The off-road robo-roach
By Andrea Baird


Anyone who has ever chased a cockroach through the kitchen with a rolled-up magazine has seen what incredible movers they are. A cockroach can dash across the linoleum, up the cabinet door, over this morning’s butter knife and breakfast plate, down the wall, and under the refrigerator before a thrown shoe ever hits the counter. Few people appreciate such speed and agility in their household pests, but robotics engineers know a good design when they see one. “If you had a robot that could do half the things a cockroach can do,” says Roy Ritzmann, a biology professor at Case Western Reserve University, “you’d have the best legged robot in the world.”

Traditionally, if engineers have wanted a robot to move they’ve used that quintessential human invention: the wheel. On a flat surface, (such as that other great human invention: the road) wheels work wonderfully.
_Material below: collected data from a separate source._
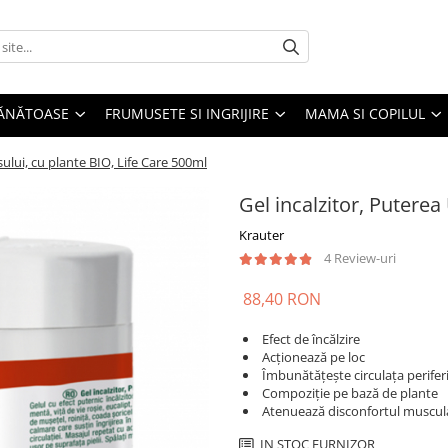
SĂNĂTOASE
FRUMUSETE SI INGRIJIRE
MAMA SI COPILUL
sului, cu plante BIO, Life Care 500ml
Gel incalzitor, Puterea
Krauter
4 Review-uri
88,40 RON
Efect de încălzire
Acționează pe loc
Îmbunătățește circulața perifer
Compoziție pe bază de plante
Atenuează disconfortul muscular
IN STOC FURNIZOR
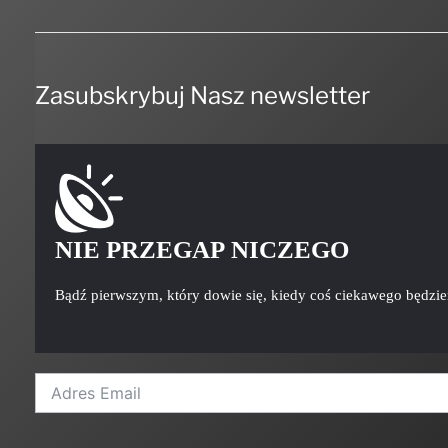
Zasubskrybuj Nasz newsletter
NIE PRZEGAP NICZEGO
Bądź pierwszym, który dowie się, kiedy coś ciekawego będzi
To make robots that can go off road, however, engineers are turning to the leg, nature’s invention for moving animals in any environment. In the near future, engineers hope legged robots will explore places too bumpy and obstructed for wheels and too dangerous for people—like the rubble of fallen buildings, unmapped minefields or (way off-road) the boulder-strewn surface of Mars. As the model for this new frontline of robotic rescue workers, soldiers and astronauts, many engineers have chosen that nimble legged runner, the cockroach.
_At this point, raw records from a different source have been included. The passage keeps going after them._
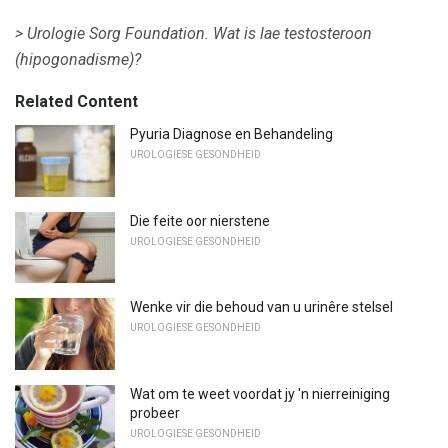
> Urologie Sorg Foundation.
Wat is lae testosteroon
(hipogonadisme)?
Related Content
Pyuria Diagnose en Behandeling
UROLOGIESE GESONDHEID
Die feite oor nierstene
UROLOGIESE GESONDHEID
Wenke vir die behoud van u urinêre stelsel
UROLOGIESE GESONDHEID
Wat om te weet voordat jy 'n nierreiniging
probeer
UROLOGIESE GESONDHEID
To make a robot as agile as a roach, scientists first have to figure out why roaches are so nimble. To unlock this secret, biologists put cockroaches through rigorous road testing. In his University of California, Berkeley lab, one such scientist, Robert Full, videotapes the insects running on roach-sized treadmills and over uneven ground to see how their legs move. He glues little jetpacks to their backs to discover what they do when a blast of air gives them a push in mid-stride. (One of the advantages of working with roaches is that no one really cares what you do to them, says Roger Quinn, professor of mechanical engineering at Case Western Reserve University: “PETA has not been banging down the door.”) Video of roaches racing across blocks of Jell-O reveals how much force each foot exerts on the ground as the animals run. (A tip for the at-home biologist: Full quickly discovered that it’s best to use unflavored Jell-O to study running rather than eating behavior).